GRESHAM POLICE PHOTO - Gresham Police released this photo in July of a vehicle that was being operated by a person using a stick. Car-theft-landia?

That might be the newest nickname for the Rose City, after a new report included both Portland and Gresham in the top 20 U.S. cities for car theft per capita in 2018.

Portland ranks fifth on the list, with a population of roughly 640,000 and 5.57 reported car thefts per thousand people, according to the "Grand Theft Auto, USA" report by ASecureLife.com.

Gresham landed in the eighth spot, with a population of a little more than 111,000 and 5.11 reported car thefts per thousand residents.

The website calculates that Gresham and Portland motorists' risk for car theft is about 2.5 times higher than the national average, which is two cars stolen for every 1,000 people. ASecureLife says it used FBI crime data to compile its list of hot spots.

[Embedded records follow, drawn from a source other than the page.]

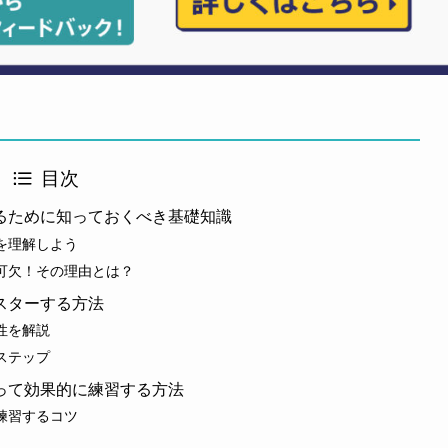
目次
るために知っておくべき基礎知識
を理解しよう
可欠！その理由とは？
スターする方法
性を解説
ステップ
って効果的に練習する方法
練習するコツ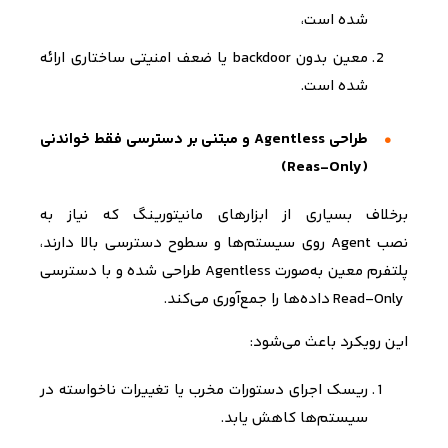
شده است،
معین بدون
backdoor
یا ضعف‌ امنیتی ساختاری ارائه
شده است
.
طراحی
Agentless
و مبتنی بر دسترسی فقط‌ خواندنی
(Reas-Only)
برخلاف بسیاری از ابزارهای مانیتورینگ که نیاز به
نصب
Agent
روی سیستم‌ها و سطوح دسترسی بالا دارند،
پلتفرم معین به‌صورت
Agentless
طراحی شده و با دسترسی
Read-Only
داده‌ها را جمع‌آوری می‌کند
.
این رویکرد باعث می‌شود
:
ریسک اجرای دستورات مخرب یا تغییرات ناخواسته در
سیستم‌ها کاهش یابد
.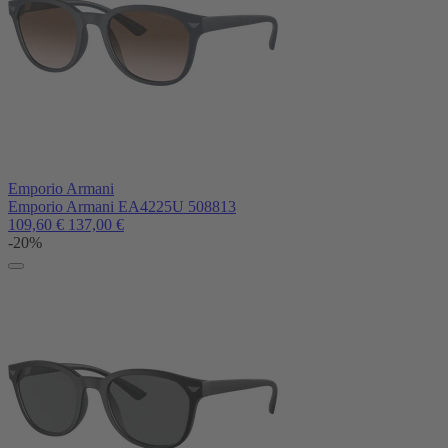
Emporio Armani
Emporio Armani EA4225U 508813
109,60
€
137,00
€
-20%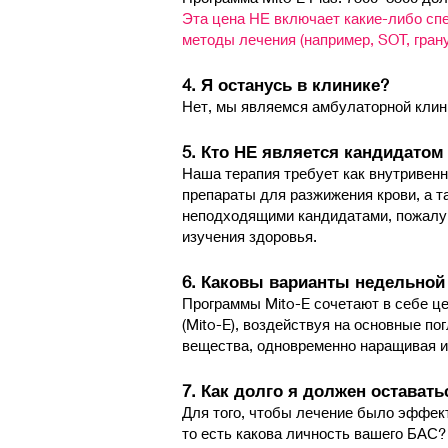
Эта цена НЕ включает какие-либо спец
методы лечения (например, SOT, гранул
​4. Я останусь в клинике?
Нет, мы являемся амбулаторной клиник
​5. Кто НЕ является кандидатом
Наша терапия требует как внутривен
препараты для разжижения крови, а 
неподходящими кандидатами, пожалуй
изучения здоровья.
6. ​Каковы варианты недельно
Программы Mito-E сочетают в себе ц
(Mito-E), воздействуя на основные п
вещества, одновременно наращивая 
7. Как долго я должен оставать
Для того, чтобы лечение было эффек
то есть какова личность вашего БАС?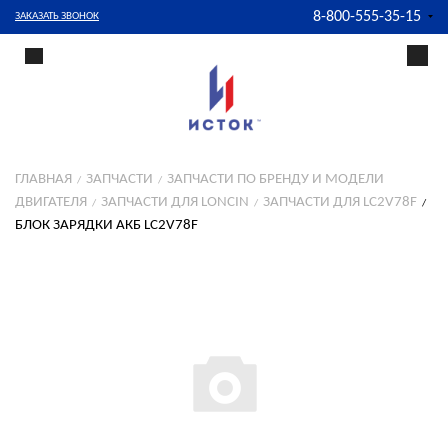
8-800-555-35-15
ЗАКАЗАТЬ ЗВОНОК
ГЛАВНАЯ
ЗАПЧАСТИ
ЗАПЧАСТИ ПО БРЕНДУ И МОДЕЛИ
ДВИГАТЕЛЯ
ЗАПЧАСТИ ДЛЯ LONCIN
ЗАПЧАСТИ ДЛЯ LC2V78F
БЛОК ЗАРЯДКИ АКБ LC2V78F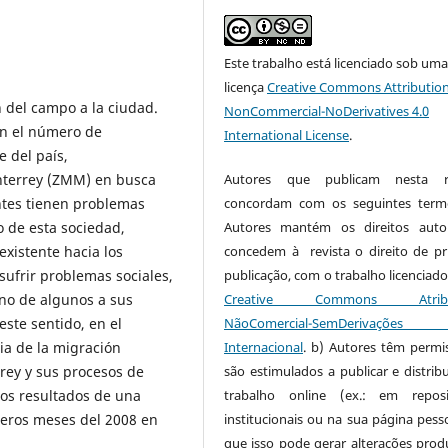
Este trabalho está licenciado sob um
licença
Creative Commons Attribution
 del campo a la ciudad.
NonCommercial-NoDerivatives 4.0
en el número de
International License
.
e del país,
nterrey (ZMM) en busca
Autores que publicam nesta re
antes tienen problemas
concordam com os seguintes term
o de esta sociedad,
Autores mantém os direitos auto
xistente hacia los
concedem à revista o direito de pr
 sufrir problemas sociales,
publicação, com o trabalho licenciado
rno de algunos a sus
Creative Commons Atribui
este sentido, en el
NãoComercial-SemDerivaçõe
ia de la migración
Internacional
. b) Autores têm permi
rey y sus procesos de
são estimulados a publicar e distribu
 los resultados de una
trabalho online (ex.: em reposi
meros meses del 2008 en
institucionais ou na sua página pesso
que isso pode gerar alterações produ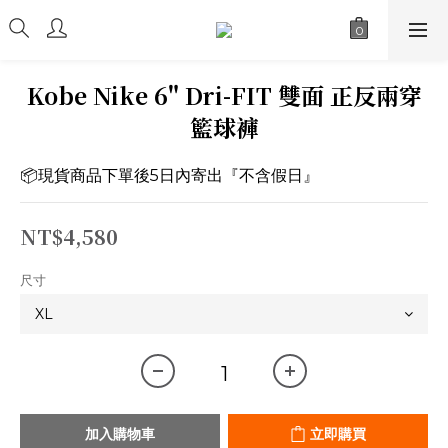
Kobe Nike 6" Dri-FIT 雙面 正反兩穿
籃球褲
📦現貨商品下單後5日內寄出『不含假日』
NT$4,580
尺寸
加入購物車
立即購買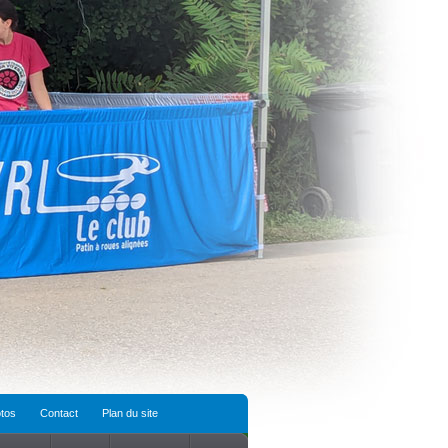
tos
Contact
Plan du site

Oakland, California had the dubious distinction of ranking No. 1 on the list. Experts say you can help deter car thieves by always keeping your vehicle "showroom clean" and parking in well-lit areas.

Many car thieves strike when they see an opportunity — like a car with rolled down windows or unlocked doors. Leaving your car unattended while the engine is running is another obvious no-no.

Here are a few car-theft prevention facts, as compiled by ASecureLife:

• Halloween was the most common holiday for car theft in 2016

• The most commonly stolen cars are older model Honda Civics and Honda Accords

• The average loss per car theft was $7,680 in 2016

• 1 in 8 stolen vehicles had the keys left inside by the owner in 2015

Multnomah County has seen a noticeable uptick in car thefts since the Oregon Appeals Court ruled in 2014 that police and prosecutors must prove that suspected car thieves knew the car they were inside was stolen.

Prolific scofflaws have learned that they can avoid harsh charges by simply claiming they didn't know the car was stolen — even if they're caught redhanded with tools used to hotwire cars. Prosecutors are still filing the lesser charge of unauthorized use of a motor vehicle, however.